What you have to do: In the records that follow, show each line where the word "image" is present.

Records supplied:
Content starts

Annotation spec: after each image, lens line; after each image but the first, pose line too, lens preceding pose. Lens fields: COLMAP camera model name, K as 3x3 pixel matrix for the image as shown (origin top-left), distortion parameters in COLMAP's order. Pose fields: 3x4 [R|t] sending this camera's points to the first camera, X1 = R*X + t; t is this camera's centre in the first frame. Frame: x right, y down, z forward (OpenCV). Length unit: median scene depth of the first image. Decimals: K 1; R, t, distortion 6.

Content ends
Content starts

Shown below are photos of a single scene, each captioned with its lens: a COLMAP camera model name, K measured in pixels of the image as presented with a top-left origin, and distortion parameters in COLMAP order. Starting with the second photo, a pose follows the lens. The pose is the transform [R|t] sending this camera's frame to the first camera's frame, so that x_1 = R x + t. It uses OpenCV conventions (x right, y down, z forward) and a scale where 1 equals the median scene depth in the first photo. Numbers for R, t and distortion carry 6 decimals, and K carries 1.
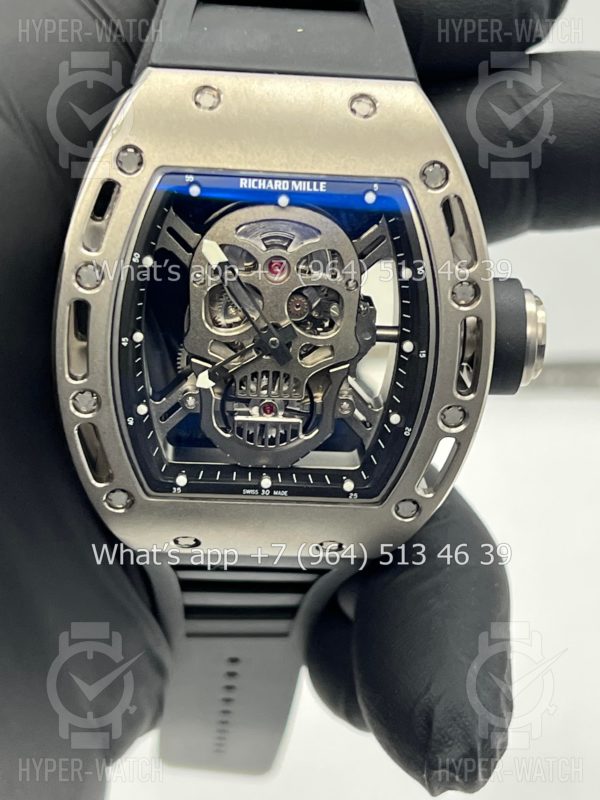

Content ends
Content starts

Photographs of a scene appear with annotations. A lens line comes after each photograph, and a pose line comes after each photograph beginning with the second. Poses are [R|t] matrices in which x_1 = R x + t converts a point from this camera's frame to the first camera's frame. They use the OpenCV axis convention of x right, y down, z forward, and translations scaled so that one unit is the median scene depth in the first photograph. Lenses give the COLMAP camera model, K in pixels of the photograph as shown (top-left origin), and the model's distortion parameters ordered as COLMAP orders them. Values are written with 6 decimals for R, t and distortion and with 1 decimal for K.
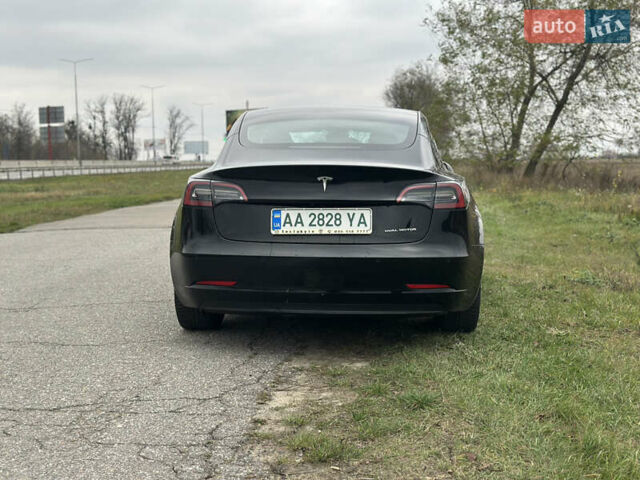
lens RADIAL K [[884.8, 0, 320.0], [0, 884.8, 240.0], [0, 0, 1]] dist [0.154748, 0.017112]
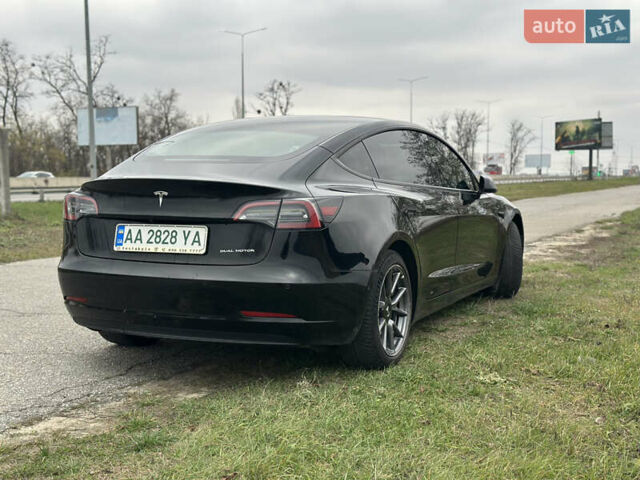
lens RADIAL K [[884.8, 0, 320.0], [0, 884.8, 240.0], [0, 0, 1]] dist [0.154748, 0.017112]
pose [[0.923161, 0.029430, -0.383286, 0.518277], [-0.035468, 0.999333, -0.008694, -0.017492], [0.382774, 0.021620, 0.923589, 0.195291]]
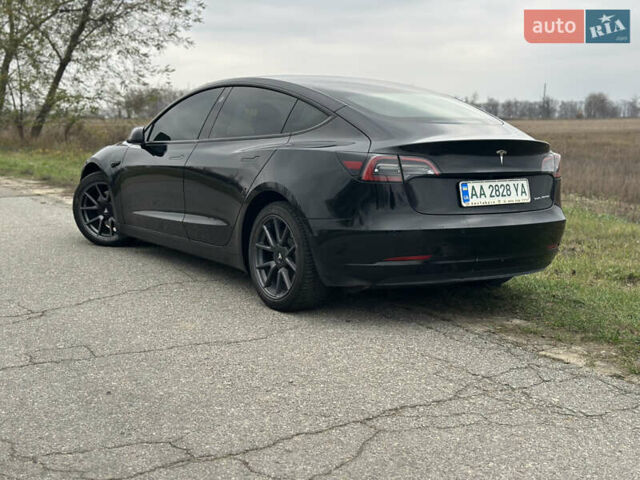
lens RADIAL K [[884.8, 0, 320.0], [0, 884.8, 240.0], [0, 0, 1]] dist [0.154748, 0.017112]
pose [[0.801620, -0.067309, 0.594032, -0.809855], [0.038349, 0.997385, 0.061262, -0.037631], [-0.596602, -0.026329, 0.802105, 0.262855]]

Content ends

Problem solution:
Annotation spec: after each image, lens line; after each image but the first, pose line too, lens preceding pose. Lens fields: COLMAP camera model name, K as 3x3 pixel matrix for the image as shown (origin top-left), distortion parameters in COLMAP's order. Pose fields: 3x4 [R|t] sending this camera's points to the first camera, X1 = R*X + t; t is this camera's centre in the first frame. Frame: x right, y down, z forward (OpenCV). Length unit: median scene depth of the first image. Decimals: K 1; R, t, distortion 6.
Shown below are photos of a single scene, each captioned with its lens: a COLMAP camera model name, K measured in pixels of the image as presented with a top-left origin, and distortion parameters in COLMAP order. Starting with the second photo, a pose follows the lens. The pose is the transform [R|t] sending this camera's frame to the first camera's frame, so that x_1 = R x + t. It uses OpenCV conventions (x right, y down, z forward) and a scale where 1 equals the median scene depth in the first photo. Numbers for R, t and distortion carry 6 decimals, and K carries 1.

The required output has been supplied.